Central to the program of the Grihini Community College is the task of understanding and confronting the many challenges experienced by the women in the remote villages of the Palni Hills. These challenges involve almost every aspect of life in a remote mountain village.
A powerful challenge is the caste system which identifies millions of people in India as being outside the caste system. These include the Dalits and Tribals in the Grihini program who must find a way to face their marginalized status and gain a new identity. Women who have completed the program often leave with the phrase ‘I am a Grihini’.
A second challenge is poverty. Because these women are born to poverty, have little or no education and are conditioned to believe they are destined to be manual laborers doing the meanest of tasks, such as carrying wood, they often live their lives with little or no income and no control of their lives. Some families believe they are indebted to the landlord all their lives.
A third challenge related to poverty is village conditions and the consequent state of community health. The need to have access to clean water, clean streets, health care facilities is urgent. Life and security is highly fragile.
A fourth challenge of village life is the abuse of women and girls by men, especially those addicted to arrak, the local alcohol. The fear of young women being abused by landlords often leads to parents marrying their daughters off at an early age—as young as 13.
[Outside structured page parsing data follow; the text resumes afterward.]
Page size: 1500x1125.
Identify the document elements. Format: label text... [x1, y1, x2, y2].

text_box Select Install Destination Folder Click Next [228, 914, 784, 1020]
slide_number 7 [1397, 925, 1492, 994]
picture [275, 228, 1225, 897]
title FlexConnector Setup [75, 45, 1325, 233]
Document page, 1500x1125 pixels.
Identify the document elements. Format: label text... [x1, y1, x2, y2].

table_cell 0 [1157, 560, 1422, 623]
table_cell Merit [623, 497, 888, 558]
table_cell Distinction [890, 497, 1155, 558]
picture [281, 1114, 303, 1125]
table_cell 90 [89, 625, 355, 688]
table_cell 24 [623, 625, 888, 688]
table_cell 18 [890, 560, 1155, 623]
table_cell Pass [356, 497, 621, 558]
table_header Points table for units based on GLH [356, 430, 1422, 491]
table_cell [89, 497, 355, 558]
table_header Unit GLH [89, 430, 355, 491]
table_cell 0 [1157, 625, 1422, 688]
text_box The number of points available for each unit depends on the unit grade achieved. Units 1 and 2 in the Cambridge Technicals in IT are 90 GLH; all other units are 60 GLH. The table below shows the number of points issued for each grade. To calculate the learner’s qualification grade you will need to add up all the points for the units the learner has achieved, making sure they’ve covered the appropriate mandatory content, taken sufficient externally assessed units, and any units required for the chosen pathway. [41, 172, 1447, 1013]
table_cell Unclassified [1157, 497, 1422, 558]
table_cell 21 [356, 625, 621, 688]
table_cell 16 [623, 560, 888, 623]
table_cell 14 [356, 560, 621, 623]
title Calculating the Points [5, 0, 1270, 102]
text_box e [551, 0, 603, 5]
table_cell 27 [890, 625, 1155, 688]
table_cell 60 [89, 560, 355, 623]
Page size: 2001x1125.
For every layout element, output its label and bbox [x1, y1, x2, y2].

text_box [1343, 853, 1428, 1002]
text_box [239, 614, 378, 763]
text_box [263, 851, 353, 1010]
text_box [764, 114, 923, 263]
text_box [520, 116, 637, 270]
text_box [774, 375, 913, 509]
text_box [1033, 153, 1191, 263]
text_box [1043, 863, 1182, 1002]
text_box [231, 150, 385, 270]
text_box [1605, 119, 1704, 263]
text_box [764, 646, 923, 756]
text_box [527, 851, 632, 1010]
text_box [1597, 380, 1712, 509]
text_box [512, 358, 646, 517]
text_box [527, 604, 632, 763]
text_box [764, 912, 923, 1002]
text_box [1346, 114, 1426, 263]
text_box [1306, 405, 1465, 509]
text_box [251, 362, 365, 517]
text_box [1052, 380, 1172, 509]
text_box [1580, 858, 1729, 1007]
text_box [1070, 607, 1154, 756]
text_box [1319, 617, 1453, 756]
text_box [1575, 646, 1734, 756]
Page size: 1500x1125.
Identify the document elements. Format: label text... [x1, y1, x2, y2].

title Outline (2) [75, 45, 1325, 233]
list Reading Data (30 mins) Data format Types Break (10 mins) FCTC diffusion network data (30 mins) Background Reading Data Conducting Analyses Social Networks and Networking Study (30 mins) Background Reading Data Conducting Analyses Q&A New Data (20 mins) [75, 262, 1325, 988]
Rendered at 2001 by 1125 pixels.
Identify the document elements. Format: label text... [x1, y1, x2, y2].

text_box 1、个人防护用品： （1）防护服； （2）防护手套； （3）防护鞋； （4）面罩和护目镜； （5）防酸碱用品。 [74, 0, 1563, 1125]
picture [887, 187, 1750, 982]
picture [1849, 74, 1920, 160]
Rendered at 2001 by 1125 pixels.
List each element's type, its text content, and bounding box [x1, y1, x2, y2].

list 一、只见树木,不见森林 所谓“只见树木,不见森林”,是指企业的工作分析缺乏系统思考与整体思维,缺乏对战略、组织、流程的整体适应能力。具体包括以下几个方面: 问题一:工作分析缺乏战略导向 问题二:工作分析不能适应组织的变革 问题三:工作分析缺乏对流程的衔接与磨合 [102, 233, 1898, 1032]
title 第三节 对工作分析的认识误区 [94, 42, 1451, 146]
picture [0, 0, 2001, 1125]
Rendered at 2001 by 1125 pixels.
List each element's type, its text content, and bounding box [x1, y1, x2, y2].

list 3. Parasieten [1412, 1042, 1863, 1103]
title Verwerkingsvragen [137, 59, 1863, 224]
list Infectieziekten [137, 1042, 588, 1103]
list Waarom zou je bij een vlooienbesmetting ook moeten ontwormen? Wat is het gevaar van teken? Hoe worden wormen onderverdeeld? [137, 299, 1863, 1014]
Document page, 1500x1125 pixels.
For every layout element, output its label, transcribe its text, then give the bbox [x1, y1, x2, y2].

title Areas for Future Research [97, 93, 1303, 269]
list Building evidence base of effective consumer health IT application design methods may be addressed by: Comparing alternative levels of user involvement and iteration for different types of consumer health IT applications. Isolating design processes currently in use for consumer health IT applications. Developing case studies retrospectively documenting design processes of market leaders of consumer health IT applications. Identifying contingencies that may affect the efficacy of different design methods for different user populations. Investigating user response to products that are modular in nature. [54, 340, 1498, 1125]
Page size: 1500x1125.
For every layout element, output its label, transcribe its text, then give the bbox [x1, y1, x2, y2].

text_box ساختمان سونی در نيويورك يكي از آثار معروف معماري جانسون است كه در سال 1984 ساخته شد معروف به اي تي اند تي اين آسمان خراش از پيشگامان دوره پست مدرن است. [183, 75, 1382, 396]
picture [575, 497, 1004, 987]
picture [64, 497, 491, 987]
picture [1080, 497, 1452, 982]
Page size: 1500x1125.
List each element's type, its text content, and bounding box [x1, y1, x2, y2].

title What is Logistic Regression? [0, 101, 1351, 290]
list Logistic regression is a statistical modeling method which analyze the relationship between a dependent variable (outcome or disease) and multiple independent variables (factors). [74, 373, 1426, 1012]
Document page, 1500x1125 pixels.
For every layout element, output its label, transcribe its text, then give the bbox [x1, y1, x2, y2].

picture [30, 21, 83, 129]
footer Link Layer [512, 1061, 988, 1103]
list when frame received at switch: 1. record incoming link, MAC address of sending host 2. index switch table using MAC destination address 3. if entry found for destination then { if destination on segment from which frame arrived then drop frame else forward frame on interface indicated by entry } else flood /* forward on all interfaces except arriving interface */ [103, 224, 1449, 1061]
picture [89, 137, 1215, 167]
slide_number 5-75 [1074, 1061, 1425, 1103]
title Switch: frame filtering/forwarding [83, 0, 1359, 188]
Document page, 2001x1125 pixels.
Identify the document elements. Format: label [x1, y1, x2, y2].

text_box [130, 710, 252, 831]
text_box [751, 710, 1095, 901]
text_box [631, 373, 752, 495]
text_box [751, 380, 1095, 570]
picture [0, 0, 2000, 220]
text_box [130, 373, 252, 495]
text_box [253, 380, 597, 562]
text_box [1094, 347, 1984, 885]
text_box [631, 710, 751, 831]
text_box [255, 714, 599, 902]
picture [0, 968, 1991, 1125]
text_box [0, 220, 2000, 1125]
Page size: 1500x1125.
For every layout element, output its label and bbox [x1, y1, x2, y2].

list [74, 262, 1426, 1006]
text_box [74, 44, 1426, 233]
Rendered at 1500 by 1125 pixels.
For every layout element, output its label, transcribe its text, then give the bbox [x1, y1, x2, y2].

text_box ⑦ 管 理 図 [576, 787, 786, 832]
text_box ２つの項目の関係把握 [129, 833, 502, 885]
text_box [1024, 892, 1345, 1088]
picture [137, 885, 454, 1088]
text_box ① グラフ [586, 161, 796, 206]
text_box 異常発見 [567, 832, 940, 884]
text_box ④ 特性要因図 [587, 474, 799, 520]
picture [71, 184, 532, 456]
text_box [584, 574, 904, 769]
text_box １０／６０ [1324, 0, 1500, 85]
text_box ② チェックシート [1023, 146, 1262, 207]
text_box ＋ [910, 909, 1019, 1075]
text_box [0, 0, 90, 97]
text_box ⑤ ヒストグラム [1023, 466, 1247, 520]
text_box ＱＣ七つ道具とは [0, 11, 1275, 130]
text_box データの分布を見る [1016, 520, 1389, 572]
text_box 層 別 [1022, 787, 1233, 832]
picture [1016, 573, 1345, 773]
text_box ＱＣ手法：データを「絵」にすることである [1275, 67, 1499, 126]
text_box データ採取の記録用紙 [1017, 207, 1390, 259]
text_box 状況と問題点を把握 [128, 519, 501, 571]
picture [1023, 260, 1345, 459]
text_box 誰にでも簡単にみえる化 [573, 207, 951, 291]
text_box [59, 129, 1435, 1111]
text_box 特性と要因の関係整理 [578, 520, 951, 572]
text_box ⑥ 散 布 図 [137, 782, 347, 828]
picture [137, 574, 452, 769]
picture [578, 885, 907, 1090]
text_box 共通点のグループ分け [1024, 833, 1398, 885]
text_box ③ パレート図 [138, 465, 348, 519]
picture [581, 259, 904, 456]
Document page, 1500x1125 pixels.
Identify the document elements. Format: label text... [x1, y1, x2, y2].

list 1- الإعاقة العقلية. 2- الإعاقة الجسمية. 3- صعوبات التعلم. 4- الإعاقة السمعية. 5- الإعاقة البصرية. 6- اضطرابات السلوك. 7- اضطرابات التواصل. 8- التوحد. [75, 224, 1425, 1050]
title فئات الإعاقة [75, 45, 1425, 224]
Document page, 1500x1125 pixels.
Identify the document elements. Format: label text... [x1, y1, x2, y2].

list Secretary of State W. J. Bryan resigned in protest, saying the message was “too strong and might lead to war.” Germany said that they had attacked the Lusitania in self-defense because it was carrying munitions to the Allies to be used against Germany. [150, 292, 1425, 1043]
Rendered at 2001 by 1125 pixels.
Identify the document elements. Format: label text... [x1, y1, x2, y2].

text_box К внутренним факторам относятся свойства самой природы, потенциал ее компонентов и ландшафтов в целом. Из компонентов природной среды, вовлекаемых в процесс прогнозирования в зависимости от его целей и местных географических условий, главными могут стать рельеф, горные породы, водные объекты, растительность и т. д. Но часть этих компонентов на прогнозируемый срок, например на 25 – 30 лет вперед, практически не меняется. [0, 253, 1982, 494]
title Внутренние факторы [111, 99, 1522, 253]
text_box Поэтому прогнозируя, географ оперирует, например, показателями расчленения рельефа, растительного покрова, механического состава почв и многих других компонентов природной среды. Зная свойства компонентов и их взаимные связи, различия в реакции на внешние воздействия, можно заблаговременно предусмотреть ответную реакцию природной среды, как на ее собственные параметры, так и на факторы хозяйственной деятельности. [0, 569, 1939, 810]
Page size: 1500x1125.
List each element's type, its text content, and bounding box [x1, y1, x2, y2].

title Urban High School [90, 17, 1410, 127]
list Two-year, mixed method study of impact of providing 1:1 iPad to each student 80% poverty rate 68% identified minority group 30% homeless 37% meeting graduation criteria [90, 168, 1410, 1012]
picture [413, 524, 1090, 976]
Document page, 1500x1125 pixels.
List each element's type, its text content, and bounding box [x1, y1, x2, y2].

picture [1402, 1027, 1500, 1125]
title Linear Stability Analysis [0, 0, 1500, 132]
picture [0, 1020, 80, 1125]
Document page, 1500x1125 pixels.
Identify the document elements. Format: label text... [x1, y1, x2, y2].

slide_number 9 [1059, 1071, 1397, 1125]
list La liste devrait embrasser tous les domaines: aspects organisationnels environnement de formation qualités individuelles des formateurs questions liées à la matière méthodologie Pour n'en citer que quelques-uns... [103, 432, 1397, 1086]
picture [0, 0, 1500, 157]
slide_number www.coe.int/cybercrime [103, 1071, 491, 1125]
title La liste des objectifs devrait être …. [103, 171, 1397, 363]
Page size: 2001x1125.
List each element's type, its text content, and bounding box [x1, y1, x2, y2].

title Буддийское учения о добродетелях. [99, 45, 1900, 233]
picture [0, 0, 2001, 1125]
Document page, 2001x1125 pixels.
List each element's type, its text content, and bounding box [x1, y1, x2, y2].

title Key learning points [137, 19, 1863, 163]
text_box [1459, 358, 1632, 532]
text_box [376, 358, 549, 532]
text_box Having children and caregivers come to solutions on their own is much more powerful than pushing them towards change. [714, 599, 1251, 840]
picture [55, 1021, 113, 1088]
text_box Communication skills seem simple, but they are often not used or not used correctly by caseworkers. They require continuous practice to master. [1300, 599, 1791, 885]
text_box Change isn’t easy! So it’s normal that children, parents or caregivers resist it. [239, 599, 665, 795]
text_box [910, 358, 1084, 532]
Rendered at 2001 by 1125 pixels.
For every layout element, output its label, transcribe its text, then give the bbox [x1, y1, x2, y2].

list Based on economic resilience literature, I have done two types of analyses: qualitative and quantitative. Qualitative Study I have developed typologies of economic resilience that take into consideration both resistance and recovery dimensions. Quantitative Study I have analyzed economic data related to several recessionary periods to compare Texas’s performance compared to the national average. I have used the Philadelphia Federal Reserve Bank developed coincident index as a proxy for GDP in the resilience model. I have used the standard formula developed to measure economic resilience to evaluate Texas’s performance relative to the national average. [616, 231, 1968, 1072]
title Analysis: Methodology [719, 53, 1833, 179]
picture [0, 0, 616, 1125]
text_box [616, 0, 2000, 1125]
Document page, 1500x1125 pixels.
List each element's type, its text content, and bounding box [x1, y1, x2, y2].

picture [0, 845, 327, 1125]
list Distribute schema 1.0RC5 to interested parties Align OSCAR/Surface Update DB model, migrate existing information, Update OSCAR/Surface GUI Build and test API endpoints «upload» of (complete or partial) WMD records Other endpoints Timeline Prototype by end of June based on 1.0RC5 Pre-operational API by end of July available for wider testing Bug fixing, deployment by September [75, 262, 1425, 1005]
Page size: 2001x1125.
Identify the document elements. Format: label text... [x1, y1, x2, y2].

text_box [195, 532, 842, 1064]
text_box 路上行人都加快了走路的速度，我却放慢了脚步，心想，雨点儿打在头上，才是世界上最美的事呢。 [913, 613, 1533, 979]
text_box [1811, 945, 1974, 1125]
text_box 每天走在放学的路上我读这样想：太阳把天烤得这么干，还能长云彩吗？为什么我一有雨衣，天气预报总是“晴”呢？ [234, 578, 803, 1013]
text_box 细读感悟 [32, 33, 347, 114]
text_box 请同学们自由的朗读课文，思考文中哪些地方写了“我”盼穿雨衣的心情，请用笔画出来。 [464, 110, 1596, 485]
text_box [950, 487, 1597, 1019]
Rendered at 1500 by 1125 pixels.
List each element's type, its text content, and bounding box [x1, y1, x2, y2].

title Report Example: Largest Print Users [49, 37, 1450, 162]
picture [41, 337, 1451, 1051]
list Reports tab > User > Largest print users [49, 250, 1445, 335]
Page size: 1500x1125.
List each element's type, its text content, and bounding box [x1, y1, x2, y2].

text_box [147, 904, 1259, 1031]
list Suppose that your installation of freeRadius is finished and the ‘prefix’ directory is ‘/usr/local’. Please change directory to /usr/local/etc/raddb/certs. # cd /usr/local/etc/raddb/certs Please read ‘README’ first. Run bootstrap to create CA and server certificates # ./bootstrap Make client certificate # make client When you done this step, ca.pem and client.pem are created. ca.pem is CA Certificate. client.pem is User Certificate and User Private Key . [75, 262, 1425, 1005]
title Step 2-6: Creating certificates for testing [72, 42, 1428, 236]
A fifth challenge is education. Until recent years most Dalit and Tribal women were thought to have no real capacity to learn. Their lot in life was to be coolie workers on plantations. They were, according to popular opinion, ‘born to work, not to read’. As a result, most women in these remote rural villages did not go to school or dropped out at an early age. Once they dropped out of the system there was and is not other options for them to return to study or to learn new skills.